00:03:37:13 - 00:03:55:03
So to this stage, I don't know what happened or what was what. So I went home and I said, it was Valentine's Day and I was really upset and I said to my husband, Well, we're not going to lunch. And I was just I was angry. If I thought about starting a business, I would have I'd still be thinking of a name. But I was just angry.

00:03:55:03 - 00:04:19:22
So I thought - Angel, Hospital, Aprons, doing something - Angels and Aprons. It just sort of came to me.

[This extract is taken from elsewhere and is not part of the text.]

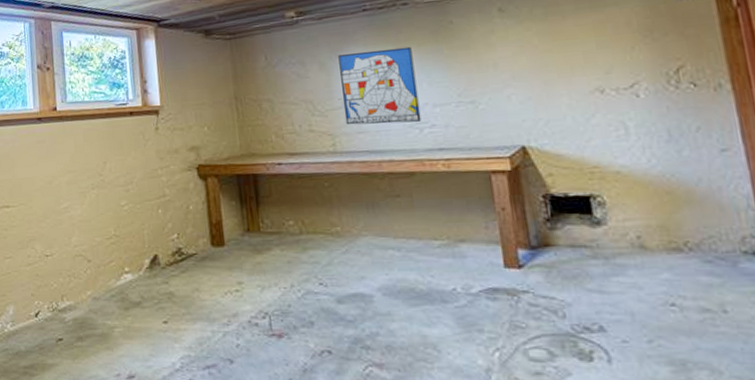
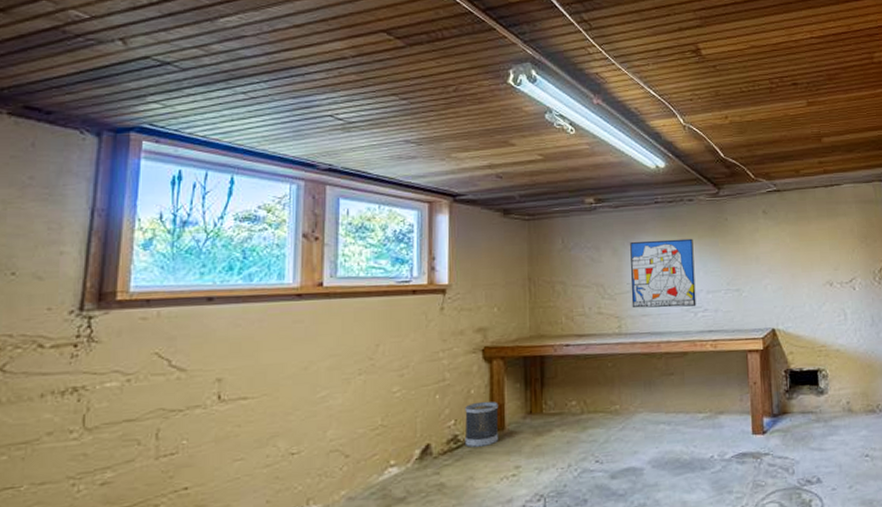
wastebasket: none [186,217,220,262] -> present [464,401,499,448]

So what have I learned? I've learned from everyone. And in recent days, Ashley, my operations manager, she has had 12 months maternity leave. So Sarah, the new operations manager she's in and she's been estate managers and general manager of other companies. So I said, You've been my reason.

00:04:19:22 - 00:04:43:00
I said to her probably two weeks ago, she said - what? I said, You've shown me how much. I still don't know. There's still so much I don't know and I'm never going to know.


"So you just employ people that do know [things] around you? Yeah."

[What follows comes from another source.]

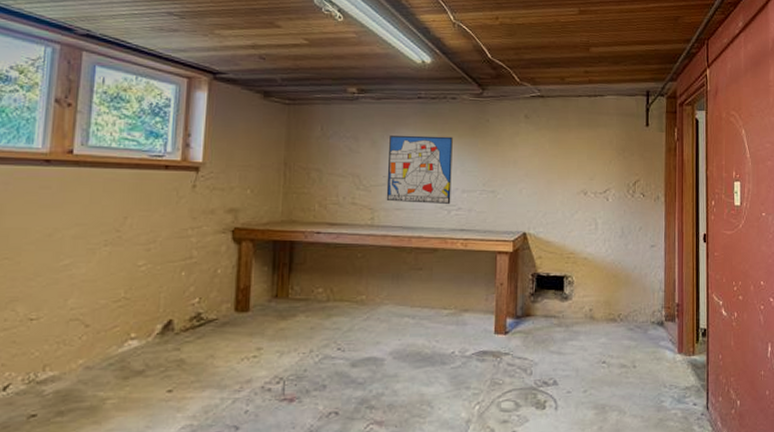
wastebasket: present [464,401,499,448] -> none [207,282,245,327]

So what have I learned? I've learned everything. Everything. And I always imagine being a CEO or running a company.

00:04:43:00 - 00:05:12:05
What do you need to have an intellect of this. You had to be this, You had to be that. And you don’t. You need to have tenacity. You need to have emotional intelligence. Yeah. And that's I think they're the two most important things because you've got to keep fighting for what you want. And to have that emotional intelligence gives you the peripheral of how to connect what people are doing and how it all comes together, if that makes sense.

00:05:12:07 - 00:05:12:22

00:05:12:24 - 00:05:22:17
So you mentioned that you started it as almost a hobby. At what point did it get serious?

00:05:22:19 - 00:05:40:20
Well, when I first got Pat, my first customer. And then Sun Care started calling. I was on a train that I couldn't get off. And I've just been riding that train to go, My God, it's not the house that Jack built. But as we grow, I just connect with people on the way, they've jumped on the train with me and we've just kept going with it.

00:05:40:20 - 00:06:03:03
So yeah. So when did it become serious? I guess. I think the first year I made $55. By the fourth year I was was doing well. So I guess I guess four years, four years is when it started getting serious. And then when, when I bought the office at Milton because that was a big outlay - I think, okay, I've got to stay serious now.

00:06:03:03 - 00:06:25:24
We've got to grow because I like the idea of it being a small, not boutique but a small service. So that we're flexible and and we can stay in contact with our clients and be that difference, be the difference in the aged care. And when consumer care came in in 2017, that was the buzzword. CDC, consumer directed care.

00:06:26:01 - 00:06:49:01
That's what we were founded on. That was our base. So we didn't have to do anything to change. And one of my neighbors, Carol, her niece, works at My Aged Care in Canberra, and she said, oh, everyones talking about Angels and Aprons. And I didn't even know that. I said, What do you mean? Because she'd climbed the wall and she'd come up and had a coffee with me up in the office, up the back, And she said, Oh, everyone’s talking about Angels and Aprons being the best and all.

00:06:49:01 - 00:07:06:12
[I said] Oh, that's good. That's good. Because when I started the Angels - all I was focused on was the clients, they're the most important thing. That I need to look after the clients because we've had so many patients. The reentry level of patients coming back to hospital because they don't have the care that they should be getting from services. When they left [the hospital] was terrible.

00:07:06:14 - 00:07:22:20
So after seeking all our clients, it came to me, oh my gosh, my angels are just as important as my clients. I've got my angels, my clients, and I'm running with them. And then it wasn't until I went to an inter-agency meeting and then I set about sort of the first time I'd met all these people. It was a Sun Care breakfast and I thought.

00:07:22:22 - 00:07:41:10
I thought, Oh, well, and everyone was like - Oh Sharon, Oh Angels and Aprons. So I didn’t realise, I hadn’t given any consideration as to how we were perceived within the industry. But we're still to this day, eleven years later, we're still held in high regard, very high regard. So it's nice.